--- Start of Text passage ---
Whitfield has a soulful voice and an incredible range. And artistically, he’s been known to think a bit outside of the box, while maintaining the garage-rock-leaning soul music he’s been known for.

Readers can experience this one-of-a-kind artist and his band at Café Nine in New Haven on Dec. 17. Local experimental rock act Dan Soto’s Artificial Energy will be kicking things off at 9 p.m. 

RD: A lot of people know you as a full-throttle soul screamer of a musician in the vein of Little Richard, Wilson Pickett & Solomon Burke, but you’ve dabbled in other musical styles including country, rockabilly, progressive rock and avant-garde jazz. Do you consider yourself to be someone who is always looking to venture into new artistic territory, or is venturing through these various kinds of music just a reflection of your musical taste and what you’re into?

BW: I think it’s a combination of both. I’ve always been open to listening to different styles of music and if I got the chance to record certain things I just went ahead and did it through the interest of what I was doing. The last record I did was a Sun Ra thing that I’d always wanted to do and I got a chance to do it, it was different kinds of vocal styles that I normally did and it came out really well. I always like to dab into different projects and styles of music. 

RD: About that album, you did it with The Soul Savage Arkestra and it’s called Songs From The Sun Ra Cosmos which came out in 2019. You alluded to how it features renditions of songs composed by the legendary bandleader Sun Ra, so who did you get connected with for the making of the album and obtaining the rights to the songs? How did this whole process come about to make this type of record?
--- End of Text passage ---
In the interview excerpt, what is the title of the 2019 album Whitfield made with The Soul Savage Arkestra?
--- Start of Source material ---
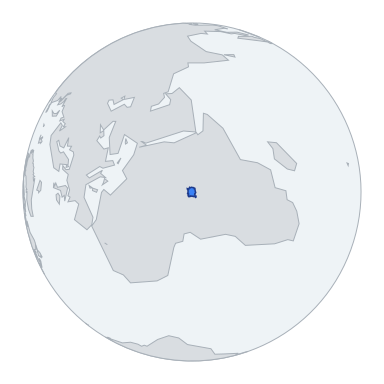 Haute-Kotto on an orthographic globe, rotated 290°
{"feature_id": "CAF-866", "entity_name": "Haute-Kotto", "entity_type": "Prefecture", "adm_level": 1, "iso_a3": "CAF", "parent_name": "Central African Republic", "parent_adm1": "", "projection": "orthographic", "projection_center": [22.992, 7.358], "detail": "medium", "context": "on_globe", "style": "filled", "palette": "blue", "viewbox_px": 384, "rotation_deg": 290, "n_neighbors": 0, "source": "natural_earth", "source_scale": "10m", "svg_char_len": 8414}
<svg xmlns="http://www.w3.org/2000/svg" viewBox="0 0 384 384"><g transform="rotate(290 192 192)"><circle cx="192" cy="192" r="169" fill="#eef3f6" stroke="#a8b0b8"/><path d="M134.1,33.3L136.9,32.3L132.4,34.0L128.3,35.5L134.1,33.3ZM98.7,51.1L100.1,50.2L106.2,46.4L108.5,45.1L115.0,41.7L114.4,42.2L110.3,44.9L104.9,48.0L103.0,49.4L108.5,46.8L98.7,53.6L92.9,60.2L90.3,62.3L84.7,64.9L83.9,63.4L76.7,68.7L81.7,65.6L75.3,71.6L74.3,73.0L74.9,73.1L77.5,71.1L75.4,73.5L69.6,77.0L71.4,74.9L73.3,73.6L72.8,73.2L68.9,76.5L65.9,79.8L64.1,81.6L74.7,70.4L86.2,60.2L98.7,51.1ZM26.1,160.2L25.9,160.9L26.7,162.7L26.1,164.8L26.4,178.2L29.8,185.6L30.5,193.3L29.8,197.4L31.7,199.5L31.7,202.5L41.7,210.2L49.0,219.3L50.3,229.5L47.1,239.9L51.2,263.4L47.4,269.0L51.1,278.3L56.3,290.7L53.3,288.2L59.0,295.7L61.4,299.1L61.0,298.7L53.6,288.9L46.9,278.6L41.0,267.8L35.9,256.7L31.6,245.1L28.2,233.3L25.6,221.3L23.9,209.2L23.1,196.9L23.2,184.6L24.2,172.3L26.1,160.2ZM114.9,41.7L113.7,42.3L114.9,41.7ZM122.7,37.9L119.2,39.6L122.7,37.9ZM150.7,28.2L148.9,28.6L147.6,29.0L150.7,28.2ZM142.8,30.9L143.3,30.5L145.9,29.7L142.8,30.9ZM154.2,27.3L155.0,27.2L152.1,27.8L152.5,27.7L154.2,27.3ZM159.4,26.2L153.1,27.7L151.6,28.3L149.1,28.9L152.1,27.8L159.4,26.2ZM159.1,26.3L158.9,26.3L156.5,26.8L159.1,26.3ZM159.5,26.3L161.0,26.0L159.7,26.2L159.5,26.3ZM164.2,25.4L162.2,25.8L161.3,25.9L164.2,25.4ZM165.6,25.1L167.4,24.8L162.2,25.7L165.2,25.2L165.6,25.1ZM168.8,25.0L162.4,26.0L160.4,26.2L166.9,25.1L168.8,25.0ZM321.1,83.0L322.4,84.6L324.8,87.6L333.4,99.5L340.9,112.1L347.3,125.3L347.6,126.1L349.2,131.6L350.3,134.7L348.5,131.6L349.8,137.9L356.0,154.4L357.1,159.5L357.5,169.9L356.8,166.1L352.2,157.8L354.0,170.2L357.6,179.6L358.9,191.5L357.3,188.3L355.6,177.9L354.0,174.7L352.5,164.0L347.5,148.9L345.7,152.4L344.1,146.2L336.9,134.5L333.3,139.4L328.8,157.3L331.2,173.5L328.3,181.2L317.4,159.1L311.9,144.0L308.4,145.9L296.8,134.3L278.0,135.3L275.0,131.6L271.5,133.8L263.3,130.5L258.6,124.5L253.8,125.3L266.4,141.1L271.5,140.4L275.2,133.7L277.8,139.6L285.7,144.4L278.2,159.8L249.7,175.1L246.4,163.1L222.1,131.9L222.5,128.3L222.4,127.9L222.1,127.2L220.4,133.1L216.0,127.1L229.6,148.7L232.1,158.4L249.3,175.9L247.8,177.9L253.2,181.4L269.9,175.8L270.1,179.8L262.5,199.3L239.0,226.4L241.9,243.6L239.7,258.3L224.5,268.6L225.3,279.8L217.3,284.0L216.5,290.2L209.8,297.0L198.8,303.5L180.7,303.9L180.0,298.3L171.6,287.4L160.1,260.4L165.1,247.8L163.7,238.0L150.6,216.2L153.5,204.1L149.9,198.9L142.5,200.2L138.2,194.1L133.7,193.9L105.3,197.8L96.5,189.6L85.6,165.3L90.6,155.9L91.3,144.9L125.7,109.4L133.3,111.5L160.7,107.1L164.2,108.3L161.2,116.4L182.1,126.2L188.4,119.3L207.0,124.5L219.1,124.0L222.9,108.9L203.0,109.3L199.2,102.2L214.9,95.6L232.3,96.2L231.4,93.6L220.1,87.8L223.9,83.0L216.2,85.5L219.5,88.1L214.8,90.0L211.5,87.8L213.0,86.1L207.7,85.0L202.2,94.5L204.9,98.2L191.2,100.2L194.4,106.8L190.8,110.0L183.9,100.2L184.4,96.6L171.8,86.9L170.1,90.7L181.8,100.4L178.3,99.7L176.0,105.8L174.9,100.6L162.6,89.8L150.0,92.4L134.4,107.6L127.0,109.0L120.6,106.2L125.8,91.0L141.9,89.7L143.9,85.1L140.3,78.8L145.5,79.2L146.0,76.7L152.0,76.3L160.2,70.4L166.2,69.7L169.1,62.7L172.6,61.6L169.9,65.9L171.3,68.9L186.3,68.3L189.1,66.8L189.8,62.5L193.8,63.2L192.5,59.2L201.0,57.6L189.6,56.4L190.1,52.2L195.0,49.1L193.1,47.7L185.1,52.9L183.7,55.3L185.8,57.5L180.3,64.9L175.2,66.2L173.2,58.4L165.8,59.8L167.5,53.8L188.1,42.2L196.9,40.3L212.1,45.1L210.2,47.4L203.9,46.6L210.0,50.8L209.4,48.8L212.8,49.6L214.1,46.5L216.5,47.0L213.6,43.4L216.7,43.7L218.5,46.0L223.1,42.4L229.6,42.7L229.5,41.7L227.5,40.6L237.0,42.2L236.5,41.4L233.1,40.6L229.9,38.6L228.0,36.0L231.4,36.7L232.6,37.7L240.1,41.2L242.7,44.3L243.8,44.4L242.4,41.9L233.2,37.6L231.1,35.9L235.8,37.6L233.9,36.8L233.9,36.2L237.1,36.4L232.1,34.5L227.6,29.0L233.3,29.4L238.0,31.1L238.4,29.8L244.8,31.5L241.7,30.6L240.8,30.2L252.3,34.2L263.6,38.9L274.4,44.5L284.8,50.8L294.7,57.9L304.1,65.6L312.9,74.0L321.1,83.0ZM114.3,127.3L113.5,130.5L114.3,127.3ZM251.1,105.2L261.2,105.5L255.7,96.5L259.1,96.1L256.0,93.4L255.3,95.9L247.6,88.8L251.6,86.2L249.9,82.6L246.4,82.3L240.3,88.4L251.3,98.4L249.4,102.1L251.1,105.2ZM26.7,162.7L26.6,164.8L26.3,164.5L26.7,162.7ZM31.8,138.7L31.6,140.1L31.3,140.3L31.8,138.7ZM32.4,136.7L31.9,138.0L31.7,138.7L32.4,136.7ZM75.6,71.4L76.0,71.2L76.0,71.9L74.9,72.6L75.6,71.4ZM83.0,69.7L79.4,73.7L81.2,71.2L78.9,72.7L79.7,69.6L89.1,63.2L84.7,66.5L83.0,69.7ZM83.4,64.4L81.8,66.6L83.2,64.5L83.4,64.4ZM142.9,65.2L145.0,66.5L142.8,69.3L135.2,71.5L138.2,67.4L142.9,65.2ZM148.5,67.9L148.7,60.3L153.5,59.0L150.8,60.9L153.9,60.9L150.4,64.0L154.8,70.8L153.2,73.8L139.9,75.5L145.1,73.1L142.7,71.7L148.5,67.9ZM140.6,47.5L140.7,45.4L150.9,45.2L149.6,47.3L141.9,49.3L138.9,48.1L140.6,47.5ZM127.9,36.1L127.2,36.2L128.6,35.6L130.2,35.1L127.9,36.1ZM141.7,30.7L144.6,29.8L147.4,29.1L144.0,30.1L146.4,29.5L141.5,31.0L142.8,30.8L132.0,35.4L130.7,35.6L125.9,38.7L120.7,40.6L124.0,38.5L116.4,42.6L117.3,41.4L112.5,44.3L120.4,39.3L120.9,38.8L122.3,38.5L127.1,36.6L129.3,35.7L135.9,32.9L139.2,31.5L141.7,30.7ZM177.2,27.8L173.2,27.7L177.3,29.0L172.3,29.6L173.1,29.7L169.6,30.8L166.8,32.4L164.5,32.5L164.4,33.2L162.1,34.0L161.2,35.0L156.8,35.8L155.3,37.1L154.0,36.7L152.6,39.0L151.7,37.7L148.6,39.1L151.2,39.6L129.6,43.7L121.3,47.2L114.8,51.1L114.1,49.0L119.6,44.4L128.2,39.4L136.3,36.7L134.5,36.5L137.8,35.3L137.9,35.9L139.8,34.3L142.6,33.5L150.2,30.5L151.3,29.2L154.1,28.3L155.1,28.5L157.2,27.6L160.9,27.4L163.0,26.9L168.7,26.4L169.4,27.4L171.7,26.8L176.1,26.7L177.2,27.8ZM170.3,24.8L172.2,25.3L170.4,26.1L161.2,26.6L158.7,27.2L152.8,28.1L155.5,27.1L156.9,26.9L159.0,26.5L157.3,26.9L160.2,26.3L162.3,26.1L165.1,25.6L164.9,25.8L170.3,24.8ZM168.0,105.3L170.6,105.6L174.7,105.2L173.4,109.2L168.0,105.3ZM159.3,98.0L161.7,97.4L161.8,102.5L159.1,102.4L159.3,98.0ZM162.9,93.1L161.8,97.0L160.8,94.8L162.9,93.1ZM172.1,65.3L174.6,64.8L174.9,65.7L173.6,67.3L172.1,65.3ZM188.1,33.8L186.1,33.1L186.8,32.8L185.4,31.0L188.9,30.7L191.2,31.7L188.1,33.8ZM219.6,111.5L216.1,114.5L214.3,113.1L215.8,112.3L219.6,111.5ZM193.7,111.8L199.7,113.6L193.3,112.9L193.7,111.8ZM191.7,33.1L190.7,32.3L193.1,32.7L191.7,33.1ZM191.5,30.4L194.2,30.7L189.2,30.4L191.5,30.4ZM272.3,327.7L272.3,329.3L270.2,329.7L272.3,327.7ZM267.2,254.5L254.6,280.6L247.0,281.1L246.2,273.7L251.3,258.1L260.4,253.2L265.0,245.9L267.2,254.5ZM359.3,216.0L358.8,216.4L358.3,214.8L358.8,211.8L359.8,211.7L359.7,212.7L359.3,216.0ZM358.8,211.8L357.3,204.5L352.2,182.5L354.1,182.4L358.8,195.1L358.6,197.7L359.5,203.5L358.8,211.8ZM360.6,202.5L360.5,201.6L360.5,192.3L360.6,187.4L360.8,187.3L360.6,180.6L360.6,202.5ZM331.9,175.0L335.4,184.3L333.5,186.2L331.9,175.0ZM351.9,139.3L351.8,140.4L350.9,138.0L350.6,135.3L351.9,139.3ZM220.5,32.9L218.5,35.4L219.4,37.8L223.6,39.7L216.9,38.5L215.5,34.8L220.5,32.9ZM226.4,29.2L222.7,28.1L224.8,28.2L225.9,28.5L226.4,29.2ZM223.8,28.8L218.3,28.2L216.6,27.3L221.2,27.9L223.8,28.8ZM205.0,29.7L204.2,30.4L202.3,30.0L205.0,29.7ZM228.6,27.1L231.3,27.7L229.3,27.3L228.1,26.9L228.6,27.1Z" fill="#d9dde1" stroke="#a8b0b8" stroke-width="1"/><path d="M193.4,186.5L193.3,187.2L193.4,187.3L193.5,187.3L193.6,187.2L193.6,187.5L193.4,187.8L193.5,188.0L193.8,187.9L194.1,188.0L194.4,188.0L195.3,188.1L195.6,188.1L195.6,188.3L195.5,188.5L195.3,188.8L195.3,189.0L195.5,189.2L195.7,189.3L196.0,189.6L196.2,189.8L196.3,189.9L196.3,190.3L196.4,190.9L196.4,191.2L196.6,191.6L196.4,192.1L196.5,192.3L196.5,193.0L196.3,193.1L196.2,193.1L195.9,193.2L196.0,193.4L195.9,193.4L195.9,193.5L195.7,193.7L195.7,193.8L193.3,195.1L193.2,195.4L192.9,195.5L192.7,195.7L191.7,195.5L191.5,195.2L191.1,195.2L190.7,195.3L190.5,195.6L190.4,195.8L190.2,195.9L189.9,195.9L189.4,196.1L189.3,196.3L189.3,196.7L189.2,196.9L189.3,197.1L189.2,197.1L188.8,197.5L188.3,197.4L188.1,197.3L188.1,197.2L188.4,197.0L188.5,197.0L188.8,197.0L188.9,196.5L188.9,196.3L188.8,195.9L188.6,195.8L188.5,195.5L188.3,195.4L188.5,195.0L188.5,194.5L188.5,194.4L188.4,194.3L188.2,194.3L188.0,193.7L188.1,193.4L188.0,193.1L187.9,193.0L187.9,192.2L187.5,192.1L187.4,192.1L187.4,191.6L187.2,191.3L186.8,191.2L186.6,191.0L186.5,190.5L186.6,190.2L187.4,190.0L187.3,189.7L187.5,189.5L187.6,189.4L187.9,189.4L188.0,189.3L188.4,189.1L188.7,189.5L188.8,189.5L189.0,189.5L189.1,189.4L189.0,189.2L189.1,188.9L189.0,188.6L189.0,188.4L189.3,188.3L189.6,188.4L190.1,188.4L190.4,188.3L190.6,188.4L191.0,188.1L192.0,187.9L192.3,187.5L192.4,187.4L192.6,187.2L192.8,187.2L193.0,186.7L193.4,186.5Z" fill="#3b82f6" stroke="#1e3a8a" stroke-width="1.5"/></g></svg>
--- End of Source material ---
* _Written solution_
Songs From The Sun Ra Cosmos